Do You Feel Lucky?

(and feel free to comment! My older posts are certainly no less relevant to the burning concerns of the day.)

Tuesday, November 20, 2007

World Recipe Debut #1: My Double-Mustard Dog

For my World Recipe Debut #1, I was going to go with my Sucka-Free Succotash, but there are some issues with letting the secret "trick" to that one out of the bag prematurely (don't want to bollix the book deal). So instead, prepare to feast (your eyes!) on the World Recipe Debut for My patented Double-Mustard Dog!!

(patent pending)

No not really, there's no patent involved! Just good old fashioned hot dog know-how and expertise. The ingredients for the recipe couldn't be simpler:
• a cooked hot dog (for more than one Double Mustard Dog, scale up the hot dog itself plus all the other ingredients by a factor of N, where N = the number of total Double Mustard Dogs you wish to arrive at)

• French's Mustard* by French's

• Our Mustard w/Seeds* by the Mendocino Jam Company (I think that's what they're called - you'll be able to tell once you taste that mustard! OH BABY!)

• a hot dog bun

Ok, here's where it gets a little tricky. For the foundational "cooking it" aspect of a lot of my recipes, I lean on Mark Bittman's How to Cook Everything. Over the years I've found it to be really an excellent and reliable guide in matters culinary, but I'm so, so disillusioned now with it because - get this - I went in there looking for the details on cooking a hot dog, and came up bupkes! NOTHING! No instruction whatsoever, on one of the most basic staples of the American diet, in a book called "How to Cook EVERYTHING," no less! Can you BELIEVE IT? What does the core temperature of a done dog need to be? How hot should the pan be, to avoid that unfortunate outside sear with inner coolness? What about trickomnemnosis? Shoot, at least you'd think you'd want to have that covered at least.

For shame on you, Mr. Bittman. You let me the fuck down. I guess maybe you're saving the GOOD stuff for the sequel: How to Cook One With Everything.

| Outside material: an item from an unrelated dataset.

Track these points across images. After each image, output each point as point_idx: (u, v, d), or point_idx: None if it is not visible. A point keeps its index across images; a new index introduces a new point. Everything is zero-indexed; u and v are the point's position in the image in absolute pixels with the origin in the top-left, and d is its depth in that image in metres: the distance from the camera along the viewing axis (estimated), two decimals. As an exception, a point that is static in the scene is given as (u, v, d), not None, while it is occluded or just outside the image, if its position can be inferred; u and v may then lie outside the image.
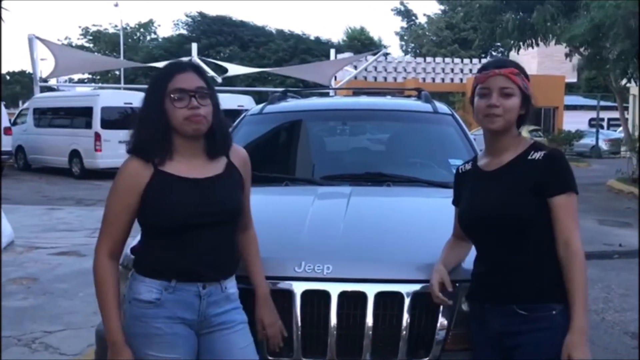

Anyhow. How you get the dog to a state of cookededness is therefore a topic of some controversy. I can't advise you in these matters. But once you have completed the cooking of N hot dogs, you assemble the Famed Double Mustard Dog(s) in the following manner:

Bun. Start with bun. Gently force the bun open on the top seam (NOT the bottom seam! That will WRECK YOUR DOG irreparably, presentation-wise!).

One side of the bun, spread an even coating of French's. OPTIONAL STEP: some sweet pickle relish doesn't go amiss in this recipe. If you want some of that, put a stripe of it down the bottom of the bun. Sweet pickle relish.

Then insert the cooked dog. Next, put an even stripe of the Our Mustard w/Seeds straight down the middle of that dog - NOT TOO THICK! That's good, strong stuff already.

Then all you have to do is ENJOY! As follows:

Step 1: Eat the Double Mustard Dog.

Step 2: Burp!

*NOTE ON THE AMOUNT OF MUSTARD REQUIRED for this recipe: for most cases, one jar of each mustard will more than suffice. However, as N reaches a non-arbitrarily large number, it may be necessary to have additional jars on hand, or to purchase larger jars so that there will be mustard enough to go around. Use your head on this one.